What to do: Reproduce the opening lines of the records exactly, up to and including the line in which "предоставления информации на" occurs.

Recorded information:
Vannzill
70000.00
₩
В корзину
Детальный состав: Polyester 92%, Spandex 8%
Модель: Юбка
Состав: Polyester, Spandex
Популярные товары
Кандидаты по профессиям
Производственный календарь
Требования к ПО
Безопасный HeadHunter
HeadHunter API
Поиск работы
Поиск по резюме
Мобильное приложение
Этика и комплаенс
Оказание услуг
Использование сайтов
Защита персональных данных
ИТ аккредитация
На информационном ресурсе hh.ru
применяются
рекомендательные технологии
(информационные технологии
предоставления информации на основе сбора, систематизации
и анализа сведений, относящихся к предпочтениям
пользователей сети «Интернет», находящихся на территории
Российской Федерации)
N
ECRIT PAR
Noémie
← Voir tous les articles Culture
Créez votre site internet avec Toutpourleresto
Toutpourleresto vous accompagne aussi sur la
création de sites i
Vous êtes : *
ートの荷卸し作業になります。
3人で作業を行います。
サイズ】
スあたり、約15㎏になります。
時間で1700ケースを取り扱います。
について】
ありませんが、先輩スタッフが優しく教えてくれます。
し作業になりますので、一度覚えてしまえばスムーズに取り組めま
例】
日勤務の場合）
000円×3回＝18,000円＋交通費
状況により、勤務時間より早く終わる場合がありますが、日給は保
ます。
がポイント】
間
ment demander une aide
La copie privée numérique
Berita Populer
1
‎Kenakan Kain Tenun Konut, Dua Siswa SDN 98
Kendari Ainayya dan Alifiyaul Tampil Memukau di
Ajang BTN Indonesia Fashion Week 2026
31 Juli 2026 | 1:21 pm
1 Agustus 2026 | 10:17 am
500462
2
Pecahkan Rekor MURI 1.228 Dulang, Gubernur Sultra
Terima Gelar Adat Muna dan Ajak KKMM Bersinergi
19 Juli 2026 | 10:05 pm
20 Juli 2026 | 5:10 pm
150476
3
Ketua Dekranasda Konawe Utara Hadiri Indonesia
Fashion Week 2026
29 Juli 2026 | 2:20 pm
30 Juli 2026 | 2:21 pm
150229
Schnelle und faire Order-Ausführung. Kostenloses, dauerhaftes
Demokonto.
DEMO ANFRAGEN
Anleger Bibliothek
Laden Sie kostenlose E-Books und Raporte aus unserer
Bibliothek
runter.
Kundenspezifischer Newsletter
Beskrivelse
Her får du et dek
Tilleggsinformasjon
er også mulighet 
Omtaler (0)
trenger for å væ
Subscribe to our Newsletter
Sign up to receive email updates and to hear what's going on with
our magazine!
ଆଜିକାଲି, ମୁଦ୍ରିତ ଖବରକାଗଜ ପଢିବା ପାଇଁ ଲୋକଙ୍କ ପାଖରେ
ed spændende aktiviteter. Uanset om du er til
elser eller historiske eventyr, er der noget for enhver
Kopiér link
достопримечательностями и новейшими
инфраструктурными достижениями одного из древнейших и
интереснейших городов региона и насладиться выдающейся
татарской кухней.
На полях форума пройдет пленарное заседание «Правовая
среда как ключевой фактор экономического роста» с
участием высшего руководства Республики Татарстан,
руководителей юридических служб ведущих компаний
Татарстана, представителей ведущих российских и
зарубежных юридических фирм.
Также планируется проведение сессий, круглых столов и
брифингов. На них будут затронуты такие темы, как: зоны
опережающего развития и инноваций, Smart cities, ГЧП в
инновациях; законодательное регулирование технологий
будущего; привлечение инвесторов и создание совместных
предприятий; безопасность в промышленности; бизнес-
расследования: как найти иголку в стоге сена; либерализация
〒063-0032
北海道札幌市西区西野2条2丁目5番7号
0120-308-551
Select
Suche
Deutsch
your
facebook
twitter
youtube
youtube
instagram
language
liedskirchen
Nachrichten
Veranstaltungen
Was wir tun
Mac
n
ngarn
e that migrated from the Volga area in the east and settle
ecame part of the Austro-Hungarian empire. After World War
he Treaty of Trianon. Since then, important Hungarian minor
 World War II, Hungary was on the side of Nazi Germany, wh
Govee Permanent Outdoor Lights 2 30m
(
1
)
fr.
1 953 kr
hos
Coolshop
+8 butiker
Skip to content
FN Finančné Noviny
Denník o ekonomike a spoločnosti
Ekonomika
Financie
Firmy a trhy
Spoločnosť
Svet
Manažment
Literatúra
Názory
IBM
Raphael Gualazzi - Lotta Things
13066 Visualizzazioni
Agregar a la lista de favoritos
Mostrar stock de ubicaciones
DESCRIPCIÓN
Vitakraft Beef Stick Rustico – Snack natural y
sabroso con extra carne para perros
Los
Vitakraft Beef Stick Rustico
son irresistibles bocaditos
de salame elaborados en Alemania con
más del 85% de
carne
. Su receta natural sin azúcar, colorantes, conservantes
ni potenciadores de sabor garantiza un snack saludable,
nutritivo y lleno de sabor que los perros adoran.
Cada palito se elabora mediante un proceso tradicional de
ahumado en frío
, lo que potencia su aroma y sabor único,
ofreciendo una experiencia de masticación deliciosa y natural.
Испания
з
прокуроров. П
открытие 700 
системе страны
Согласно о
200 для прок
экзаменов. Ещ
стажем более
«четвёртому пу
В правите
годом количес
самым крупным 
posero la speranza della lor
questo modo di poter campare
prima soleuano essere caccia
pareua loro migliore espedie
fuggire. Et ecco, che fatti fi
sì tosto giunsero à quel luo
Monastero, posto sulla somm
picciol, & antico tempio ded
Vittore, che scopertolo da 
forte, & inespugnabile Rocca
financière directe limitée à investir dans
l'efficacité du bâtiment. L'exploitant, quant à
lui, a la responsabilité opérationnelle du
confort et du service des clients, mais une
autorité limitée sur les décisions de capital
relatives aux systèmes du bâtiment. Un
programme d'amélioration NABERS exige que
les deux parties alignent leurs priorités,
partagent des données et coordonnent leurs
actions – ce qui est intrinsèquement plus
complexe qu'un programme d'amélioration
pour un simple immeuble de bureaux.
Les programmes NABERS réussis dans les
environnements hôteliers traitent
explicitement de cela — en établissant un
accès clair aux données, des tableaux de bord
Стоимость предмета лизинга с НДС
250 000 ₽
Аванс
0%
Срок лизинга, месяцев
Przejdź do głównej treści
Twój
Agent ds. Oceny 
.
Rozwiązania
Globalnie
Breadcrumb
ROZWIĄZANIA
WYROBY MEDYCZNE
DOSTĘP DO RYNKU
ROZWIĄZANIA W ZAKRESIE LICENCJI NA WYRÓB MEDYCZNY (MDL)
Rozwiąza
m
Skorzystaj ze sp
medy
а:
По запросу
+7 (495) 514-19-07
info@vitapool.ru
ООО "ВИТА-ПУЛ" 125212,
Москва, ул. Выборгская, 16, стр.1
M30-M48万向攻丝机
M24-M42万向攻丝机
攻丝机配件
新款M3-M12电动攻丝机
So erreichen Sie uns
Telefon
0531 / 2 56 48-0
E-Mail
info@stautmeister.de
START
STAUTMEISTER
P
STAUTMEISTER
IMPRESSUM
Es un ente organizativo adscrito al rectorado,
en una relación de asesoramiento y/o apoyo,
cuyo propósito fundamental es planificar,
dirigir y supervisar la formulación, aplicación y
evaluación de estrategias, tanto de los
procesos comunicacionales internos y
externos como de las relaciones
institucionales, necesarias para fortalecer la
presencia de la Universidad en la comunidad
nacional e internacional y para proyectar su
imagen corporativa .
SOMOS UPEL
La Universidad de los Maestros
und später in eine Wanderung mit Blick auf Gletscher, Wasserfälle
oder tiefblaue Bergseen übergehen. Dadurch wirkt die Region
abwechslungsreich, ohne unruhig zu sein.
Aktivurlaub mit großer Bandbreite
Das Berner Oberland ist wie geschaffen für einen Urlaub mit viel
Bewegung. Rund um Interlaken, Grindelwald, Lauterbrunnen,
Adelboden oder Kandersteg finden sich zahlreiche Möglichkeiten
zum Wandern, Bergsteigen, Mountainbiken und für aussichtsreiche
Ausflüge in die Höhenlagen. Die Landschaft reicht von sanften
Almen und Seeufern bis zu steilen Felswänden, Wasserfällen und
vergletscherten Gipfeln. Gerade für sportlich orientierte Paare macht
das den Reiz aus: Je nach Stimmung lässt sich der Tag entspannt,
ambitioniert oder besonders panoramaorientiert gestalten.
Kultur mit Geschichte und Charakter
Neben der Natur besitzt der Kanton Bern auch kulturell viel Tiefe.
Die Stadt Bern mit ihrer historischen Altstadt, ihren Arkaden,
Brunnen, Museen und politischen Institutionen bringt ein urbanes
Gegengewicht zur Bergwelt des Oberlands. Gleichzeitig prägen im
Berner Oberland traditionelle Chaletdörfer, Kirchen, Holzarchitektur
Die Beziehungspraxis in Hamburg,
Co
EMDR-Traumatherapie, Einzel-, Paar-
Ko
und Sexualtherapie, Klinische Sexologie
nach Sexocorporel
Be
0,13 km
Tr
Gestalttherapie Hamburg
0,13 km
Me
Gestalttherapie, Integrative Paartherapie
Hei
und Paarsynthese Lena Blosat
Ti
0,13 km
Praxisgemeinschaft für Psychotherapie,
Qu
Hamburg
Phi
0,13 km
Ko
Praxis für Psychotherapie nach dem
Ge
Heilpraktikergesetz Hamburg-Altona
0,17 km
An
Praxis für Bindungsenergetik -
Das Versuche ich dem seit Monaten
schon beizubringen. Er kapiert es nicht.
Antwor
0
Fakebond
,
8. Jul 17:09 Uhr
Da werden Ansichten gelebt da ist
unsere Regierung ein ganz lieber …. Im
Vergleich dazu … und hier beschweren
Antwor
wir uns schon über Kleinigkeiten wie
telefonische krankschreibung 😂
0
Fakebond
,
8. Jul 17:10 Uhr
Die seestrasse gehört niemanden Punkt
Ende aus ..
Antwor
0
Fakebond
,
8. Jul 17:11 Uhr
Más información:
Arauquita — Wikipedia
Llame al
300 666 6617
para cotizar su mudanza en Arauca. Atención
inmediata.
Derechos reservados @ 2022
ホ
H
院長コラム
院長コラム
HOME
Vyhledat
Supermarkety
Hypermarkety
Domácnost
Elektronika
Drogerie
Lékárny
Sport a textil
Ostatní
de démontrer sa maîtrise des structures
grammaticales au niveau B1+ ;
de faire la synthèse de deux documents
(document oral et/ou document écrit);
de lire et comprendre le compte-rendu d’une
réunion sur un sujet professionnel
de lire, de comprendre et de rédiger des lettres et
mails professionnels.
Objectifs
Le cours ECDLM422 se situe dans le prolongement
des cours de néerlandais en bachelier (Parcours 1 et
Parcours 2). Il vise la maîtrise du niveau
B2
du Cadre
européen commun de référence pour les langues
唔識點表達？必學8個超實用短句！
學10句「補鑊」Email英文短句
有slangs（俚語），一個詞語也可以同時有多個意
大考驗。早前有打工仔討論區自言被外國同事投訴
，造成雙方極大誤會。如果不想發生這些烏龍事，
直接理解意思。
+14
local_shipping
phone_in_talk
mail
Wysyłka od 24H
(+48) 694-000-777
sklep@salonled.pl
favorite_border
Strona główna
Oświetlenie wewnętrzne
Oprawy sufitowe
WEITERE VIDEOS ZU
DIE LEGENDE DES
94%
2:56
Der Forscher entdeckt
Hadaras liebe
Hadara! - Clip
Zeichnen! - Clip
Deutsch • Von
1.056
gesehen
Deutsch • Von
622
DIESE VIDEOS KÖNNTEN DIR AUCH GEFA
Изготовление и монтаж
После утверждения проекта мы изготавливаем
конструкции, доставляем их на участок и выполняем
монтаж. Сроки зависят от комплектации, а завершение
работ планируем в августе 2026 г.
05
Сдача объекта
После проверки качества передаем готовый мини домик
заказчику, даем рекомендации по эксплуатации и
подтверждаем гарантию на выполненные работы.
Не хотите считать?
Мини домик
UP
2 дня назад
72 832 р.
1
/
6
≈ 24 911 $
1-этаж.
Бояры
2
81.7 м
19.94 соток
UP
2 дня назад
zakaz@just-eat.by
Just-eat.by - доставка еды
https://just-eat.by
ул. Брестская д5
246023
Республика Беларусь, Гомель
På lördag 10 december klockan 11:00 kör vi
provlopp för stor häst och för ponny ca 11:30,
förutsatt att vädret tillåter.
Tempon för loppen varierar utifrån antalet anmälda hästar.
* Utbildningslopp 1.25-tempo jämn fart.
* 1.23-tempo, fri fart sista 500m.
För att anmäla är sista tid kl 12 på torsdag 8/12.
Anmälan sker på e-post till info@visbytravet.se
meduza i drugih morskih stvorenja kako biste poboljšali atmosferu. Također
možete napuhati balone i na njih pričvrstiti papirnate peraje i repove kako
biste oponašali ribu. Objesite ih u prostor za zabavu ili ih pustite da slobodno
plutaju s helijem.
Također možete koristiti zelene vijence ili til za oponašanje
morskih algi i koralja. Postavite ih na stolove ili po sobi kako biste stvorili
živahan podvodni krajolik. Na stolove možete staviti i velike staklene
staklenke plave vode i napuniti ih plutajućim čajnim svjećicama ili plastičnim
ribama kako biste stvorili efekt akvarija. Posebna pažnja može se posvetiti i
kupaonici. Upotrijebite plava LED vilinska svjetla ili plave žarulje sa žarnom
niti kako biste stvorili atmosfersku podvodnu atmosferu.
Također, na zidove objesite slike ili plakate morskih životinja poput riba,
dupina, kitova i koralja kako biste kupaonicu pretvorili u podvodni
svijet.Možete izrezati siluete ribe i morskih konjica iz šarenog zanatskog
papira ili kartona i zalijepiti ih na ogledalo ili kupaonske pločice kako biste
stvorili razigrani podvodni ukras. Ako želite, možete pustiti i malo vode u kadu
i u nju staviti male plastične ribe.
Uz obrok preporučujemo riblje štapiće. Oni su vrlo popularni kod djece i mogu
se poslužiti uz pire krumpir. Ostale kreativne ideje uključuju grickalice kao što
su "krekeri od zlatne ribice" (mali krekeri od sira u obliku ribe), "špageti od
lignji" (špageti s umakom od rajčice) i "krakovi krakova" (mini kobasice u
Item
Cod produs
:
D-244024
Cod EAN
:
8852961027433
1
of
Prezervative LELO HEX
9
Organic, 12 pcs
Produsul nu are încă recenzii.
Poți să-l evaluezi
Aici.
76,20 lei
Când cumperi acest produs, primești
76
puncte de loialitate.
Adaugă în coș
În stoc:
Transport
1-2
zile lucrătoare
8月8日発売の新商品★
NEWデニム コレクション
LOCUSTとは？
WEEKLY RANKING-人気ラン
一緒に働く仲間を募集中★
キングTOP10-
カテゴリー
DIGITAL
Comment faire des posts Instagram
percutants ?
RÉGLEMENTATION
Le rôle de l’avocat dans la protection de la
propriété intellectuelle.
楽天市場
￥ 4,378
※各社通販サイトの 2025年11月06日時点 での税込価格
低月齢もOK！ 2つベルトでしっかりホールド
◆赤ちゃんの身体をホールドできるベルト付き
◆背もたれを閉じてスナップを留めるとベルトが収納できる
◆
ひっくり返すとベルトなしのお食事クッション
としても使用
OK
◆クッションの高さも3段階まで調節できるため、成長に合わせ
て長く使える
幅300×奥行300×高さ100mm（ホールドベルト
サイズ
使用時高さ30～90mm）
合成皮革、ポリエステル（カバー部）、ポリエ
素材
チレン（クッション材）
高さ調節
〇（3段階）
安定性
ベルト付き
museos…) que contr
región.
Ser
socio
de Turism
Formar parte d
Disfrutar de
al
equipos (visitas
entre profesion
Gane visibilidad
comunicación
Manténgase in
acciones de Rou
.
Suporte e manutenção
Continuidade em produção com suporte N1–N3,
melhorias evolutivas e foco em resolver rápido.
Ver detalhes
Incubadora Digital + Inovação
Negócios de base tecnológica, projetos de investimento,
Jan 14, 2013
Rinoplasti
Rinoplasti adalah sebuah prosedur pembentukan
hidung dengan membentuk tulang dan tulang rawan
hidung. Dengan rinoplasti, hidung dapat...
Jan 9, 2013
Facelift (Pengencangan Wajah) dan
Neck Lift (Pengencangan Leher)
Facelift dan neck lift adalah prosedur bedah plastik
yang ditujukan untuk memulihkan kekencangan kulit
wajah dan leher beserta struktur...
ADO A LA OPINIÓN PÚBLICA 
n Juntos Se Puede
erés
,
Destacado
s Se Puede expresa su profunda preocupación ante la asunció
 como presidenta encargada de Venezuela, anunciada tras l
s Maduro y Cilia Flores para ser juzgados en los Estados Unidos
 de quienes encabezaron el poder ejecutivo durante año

Task response:
Vannzill
70000.00
₩
В корзину
Детальный состав: Polyester 92%, Spandex 8%
Модель: Юбка
Состав: Polyester, Spandex
Популярные товары
Кандидаты по профессиям
Производственный календарь
Требования к ПО
Безопасный HeadHunter
HeadHunter API
Поиск работы
Поиск по резюме
Мобильное приложение
Этика и комплаенс
Оказание услуг
Использование сайтов
Защита персональных данных
ИТ аккредитация
На информационном ресурсе hh.ru
применяются
рекомендательные технологии
(информационные технологии
предоставления информации на основе сбора, систематизации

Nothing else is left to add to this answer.